The furnace of fluidized beds for fuel conversion - combustion and gasification –typically have the following characteristics:

  • Aspect ratio of the furnace (H0/Deq) of the order of or less than 10;

  • Aspect ratio of the settled bed, i.e., the bed formed if the solids are not fluidized, Hb,settled/Deq of less than 1;

  • Solids belonging to Group B in the Geldart classification; and

  • Net solids flux that typically ranges from 0.5 to 20 kg/m2s (CFB boilers).

Especially when it comes to circulating fluidized beds (CFB), experimental data on fluid dynamics and mixing reported in the literature were often carried out for other chemical engineering applications than fuel conversion, such as cracking, coating and polymerization. Such data may therefore not be used to draw conclusions of relevance for fuel conversion systems. In contrast to the characteristics listed above, the latter systems typically employ Geldart Group A particles and operate at net solids fluxes often far exceeding 20 kg/m2s and for riser inventories which, if operating at low velocities, correspond to a tall bed operating in slugging regime - a regime which is not found in commercial-scale FBC boilers and gasifiers.

CFB furnace mixing and fluid-dynamics - an overview

In short, the fluid dynamics and mixing of the main fluid dynamic regions in a CFB furnace can be characterized as follows.

The dense bed: The dense bed is present provided there is a sufficiently high solids inventory and it is characterized by strong fluctuations in the gas flow due to the bubble passages. The dense bed can be maintained also when the superficial velocity exceeds the terminal velocity of a major part of (or all of) the bed solids (under CFB conditions). This is mainly due to that the primary gas passes through the dense bed in a heterogeneous way, partially in the form of large bubbles, which, at high velocities, create a shortcut of gas between the gas distributor and the region above the dense bed. Thus, this flow results in bubbles with oxidizing conditions and an emulsion phase under reducing conditions. Although the amplitude of the gas flow as induced by the bubble flow is drastically reduced above the dense bed, the gas flow fluctuations have important implications for the characteristics of the gas-solids flow in the freeboard.

The splash zone:  Above the dense bed, there is a so-called splash zone that consists of solids, which is characterized by strong back mixing mainly due to ballistic movement of clustered solids thrown up by the bubble eruptions.

The transport zone: Under CFB conditions, the gas velocity is sufficiently high to cause a significant portion of the solids to be entrained up through the furnace. Thus, above the splash zone, a transport zone is formed which is characterized by that most of the back-mixing occurs at the furnace walls. The transport zone flow forms a core-annulus structure, with the up-flow mainly in the core region and with a continuous back-mixing at the furnace walls, thereby forming downward flowing wall-layers of solids.
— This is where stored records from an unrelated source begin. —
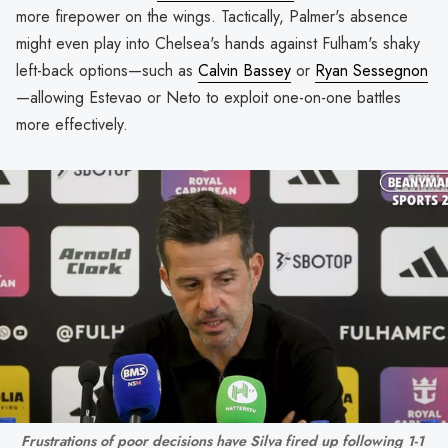
more firepower on the wings. Tactically, Palmer's absence
might even play into Chelsea's hands against Fulham's shaky
left-back options—such as
Calvin Bassey
or
Ryan Sessegnon
—allowing Estevao or Neto to exploit one-on-one battles
more effectively.
Frustrations of poor decisions have Silva fired up following 1-1 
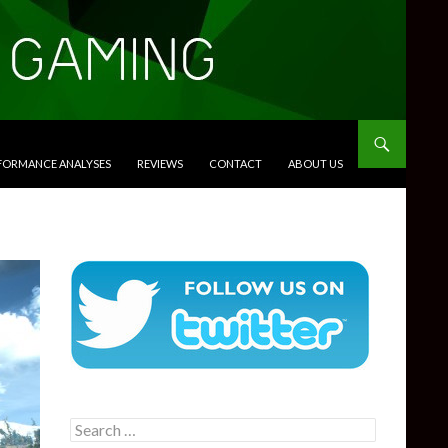
RFORMANCE ANALYSES
REVIEWS
CONTACT
ABOUT US
Search
for:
Such continuous back-mixing represents a solids size segregation up through the transport zone, i.e. the coarser the solids the higher the probability that they are separated at the furnace walls. Therefore, there is a continuous decrease in average solids size with height in the freeboard of a CFB furnace.

The exit zone: Near the inlet to the cyclone, an exit zone is formed which is governed by gas and solids flow properties and the design of the fluidized bed furnace. A certain portion of the solids which reach the level of the inlet to the cyclone are internally recirculated due to back-flow effects. Thus, whereas the above described flow characteristics of the bed, the splash and the transport zones seem to only depend on furnace (riser) pressure drop and fluidization velocity given a certain set of gas and solid properties, the externally recirculated solids – the net solids flux (Gs) – depend on exit geometry and the configuration and operation of the cyclone side of the CFB loop (cyclone dipleg and particle seal).